Beardsley I think there’s a whole subgenre in art and literary history of invented words and phrases. It goes back to Dada and the Surrealists, a fascination with subverting conventional language; and it relates to the Concrete Poetry movement in its emphasis on the visual form of language being as important as the meaning of words or phrases. Was Castle trying to subvert language? Was it a game? Is it visual punning? Again, we don’t know for sure. We don’t know what he was thinking. Maybe that’s what makes it so intriguing.
Ebony You also suggest that he might have used language to create what might be call mantras. There’s a kind of devotional quality to his language games that you emphasize.
Beardsley It’s purely speculative on my part, but the way certain combinations of letters, the implications they carry of certain sounds, and the way they are repeated, has a kind of mantralike quality. There is the devotional practice of “speaking in tongues,” which may be relevant here. You receive the spirit through this invented, and, to other people, nonsensical language.
Ebony Was Castle’s family religious?
Beardsley His mother was Catholic; the family recounts that there was an itinerant priest who came through the mountains of central Idaho on a regular basis, and was a guest at their house. And there was a Catholic church not so far away that they apparently went to. But whether James participated that much is unknown—there’s not a lot of evidence of that. He may not have been religious in the conventional sense, but he was certainly aware of religious practice because he copied a lot of drawings from Christmas cards, and drew angels and such.

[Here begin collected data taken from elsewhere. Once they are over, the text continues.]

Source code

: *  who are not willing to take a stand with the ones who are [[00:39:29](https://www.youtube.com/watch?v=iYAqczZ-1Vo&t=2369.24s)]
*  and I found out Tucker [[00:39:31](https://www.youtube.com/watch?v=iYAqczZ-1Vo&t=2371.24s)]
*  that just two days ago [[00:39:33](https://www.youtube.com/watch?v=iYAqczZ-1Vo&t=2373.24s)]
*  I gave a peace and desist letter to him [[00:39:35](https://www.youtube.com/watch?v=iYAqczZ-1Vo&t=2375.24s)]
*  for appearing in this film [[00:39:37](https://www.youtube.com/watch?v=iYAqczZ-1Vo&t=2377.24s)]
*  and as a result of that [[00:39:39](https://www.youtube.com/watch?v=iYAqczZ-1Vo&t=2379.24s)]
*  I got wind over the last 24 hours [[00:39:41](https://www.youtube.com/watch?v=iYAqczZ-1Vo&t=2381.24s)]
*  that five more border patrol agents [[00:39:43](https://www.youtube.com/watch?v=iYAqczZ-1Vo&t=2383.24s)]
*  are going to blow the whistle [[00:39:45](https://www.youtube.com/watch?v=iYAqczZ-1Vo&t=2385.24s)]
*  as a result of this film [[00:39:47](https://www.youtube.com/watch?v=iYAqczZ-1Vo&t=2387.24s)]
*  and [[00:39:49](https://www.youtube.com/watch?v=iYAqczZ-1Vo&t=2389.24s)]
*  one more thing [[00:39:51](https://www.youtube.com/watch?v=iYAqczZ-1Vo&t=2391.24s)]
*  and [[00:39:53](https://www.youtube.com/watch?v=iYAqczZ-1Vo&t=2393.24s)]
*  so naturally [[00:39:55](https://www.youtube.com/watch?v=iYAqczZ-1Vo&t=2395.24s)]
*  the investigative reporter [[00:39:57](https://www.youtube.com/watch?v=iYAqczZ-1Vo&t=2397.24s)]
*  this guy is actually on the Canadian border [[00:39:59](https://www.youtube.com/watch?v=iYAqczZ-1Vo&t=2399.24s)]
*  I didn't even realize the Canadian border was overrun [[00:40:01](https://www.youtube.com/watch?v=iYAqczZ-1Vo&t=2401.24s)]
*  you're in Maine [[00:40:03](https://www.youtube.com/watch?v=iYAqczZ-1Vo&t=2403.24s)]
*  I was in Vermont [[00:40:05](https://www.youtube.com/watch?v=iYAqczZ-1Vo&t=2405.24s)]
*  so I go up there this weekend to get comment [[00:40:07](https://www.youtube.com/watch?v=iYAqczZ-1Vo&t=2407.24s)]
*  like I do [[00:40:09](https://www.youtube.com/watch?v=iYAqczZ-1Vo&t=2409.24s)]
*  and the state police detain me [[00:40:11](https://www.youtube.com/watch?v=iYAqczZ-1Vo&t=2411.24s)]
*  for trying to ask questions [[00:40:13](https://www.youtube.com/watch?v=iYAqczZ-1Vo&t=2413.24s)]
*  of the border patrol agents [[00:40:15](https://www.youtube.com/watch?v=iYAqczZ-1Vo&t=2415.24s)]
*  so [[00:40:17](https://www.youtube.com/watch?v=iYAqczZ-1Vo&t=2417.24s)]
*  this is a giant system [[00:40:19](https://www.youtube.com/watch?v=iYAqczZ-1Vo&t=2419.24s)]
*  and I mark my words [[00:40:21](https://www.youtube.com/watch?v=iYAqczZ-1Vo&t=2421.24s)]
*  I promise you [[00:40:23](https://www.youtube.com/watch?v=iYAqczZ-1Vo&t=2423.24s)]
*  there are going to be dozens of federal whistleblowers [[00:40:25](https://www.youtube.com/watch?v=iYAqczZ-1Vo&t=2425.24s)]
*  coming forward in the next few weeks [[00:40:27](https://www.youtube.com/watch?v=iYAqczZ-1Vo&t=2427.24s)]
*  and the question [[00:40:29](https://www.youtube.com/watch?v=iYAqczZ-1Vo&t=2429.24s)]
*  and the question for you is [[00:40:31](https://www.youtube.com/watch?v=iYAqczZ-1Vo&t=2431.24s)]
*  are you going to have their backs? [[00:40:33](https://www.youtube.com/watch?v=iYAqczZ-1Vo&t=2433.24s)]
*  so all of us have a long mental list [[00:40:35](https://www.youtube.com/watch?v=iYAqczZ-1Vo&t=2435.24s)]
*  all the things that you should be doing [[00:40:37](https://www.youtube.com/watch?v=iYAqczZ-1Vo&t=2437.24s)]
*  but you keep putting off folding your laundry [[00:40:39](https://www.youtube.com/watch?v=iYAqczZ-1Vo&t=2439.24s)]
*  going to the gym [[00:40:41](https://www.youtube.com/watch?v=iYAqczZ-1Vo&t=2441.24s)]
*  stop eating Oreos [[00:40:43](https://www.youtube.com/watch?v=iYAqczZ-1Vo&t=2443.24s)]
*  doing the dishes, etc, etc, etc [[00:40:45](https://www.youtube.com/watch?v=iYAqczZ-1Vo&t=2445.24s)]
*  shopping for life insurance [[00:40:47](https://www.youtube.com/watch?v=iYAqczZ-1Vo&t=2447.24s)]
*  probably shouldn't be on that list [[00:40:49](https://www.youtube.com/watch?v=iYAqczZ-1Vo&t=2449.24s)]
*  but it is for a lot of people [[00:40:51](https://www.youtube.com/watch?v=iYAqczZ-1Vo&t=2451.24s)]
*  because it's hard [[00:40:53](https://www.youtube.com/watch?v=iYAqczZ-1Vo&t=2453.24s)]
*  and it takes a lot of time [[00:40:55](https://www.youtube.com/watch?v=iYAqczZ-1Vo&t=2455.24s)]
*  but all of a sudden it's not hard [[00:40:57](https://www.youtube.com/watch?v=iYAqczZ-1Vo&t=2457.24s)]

Ebony That brings me to the question of appropriated imagery in Castle’s work. You discuss his transcription of imagery in terms of mass-media sources, and cartoons and comic books. I wonder what you might think of his approach to appropriation compared with that of other Outsider artists—I’m thinking specifically of his contemporary [Chicago artist] Henry Darger [1892-1973]. They both used images based on the “Morton Salt” girl, which figures prominently in a number of Castle works highlighted in the book. I guess it is one of the most iconic images in mid-twentieth-century advertising.
Beardsley I didn’t make that comparison mainly because Darger’s work is so much more novelistic; so I didn’t go there. But it is an interesting avenue for someone to explore.
Ebony Castle’s work sometimes strikes me as a kind of infinite ocean of associations with so many things—other artworks, people, places, and all sorts of diverse cultural references.
Beardsley The appropriated imagery within Castle’s work was one of the ways he learned how to make art. He was looking at the way other people did things, and copying those things and learning from them. What’s interesting to me is how far behind he eventually left a lot of that. He would learn some techniques from these transcriptions. He would repeat an image a few times, but most of the things he made came from his own memory; he really inhabited his own world.
Ebony From the beginning of this book project, through to the end, what for you has changed in the way you think about Castle’s work? And what do you think is most important about Castle’s art—why should young people in particular pay attention to it?
Beardsley The two questions are related. What changed for me as I worked on the book was a greater appreciation for the richness and diversity of the work. I came to the project knowing about the drawings mostly. That turned out to be just one rather small part of his production. As far as the diversity of his work, he clearly had an incredibly restless creative impulse that found its way into so many different mediums, subjects, and areas of human experience. For people considering a career in art, he exemplifies the range of what is possible, and also what can be accomplished with determination and, well, pure joy.
John Beardsley, a New York-born writer, curator and educator, is the curator and author of many museum exhibitions and publications, and several books on contemporary art.
David Ebony is a Contributing Editor of Art in America, a senior editor at Snap Editions, New York, and the author of numerous artist monographs.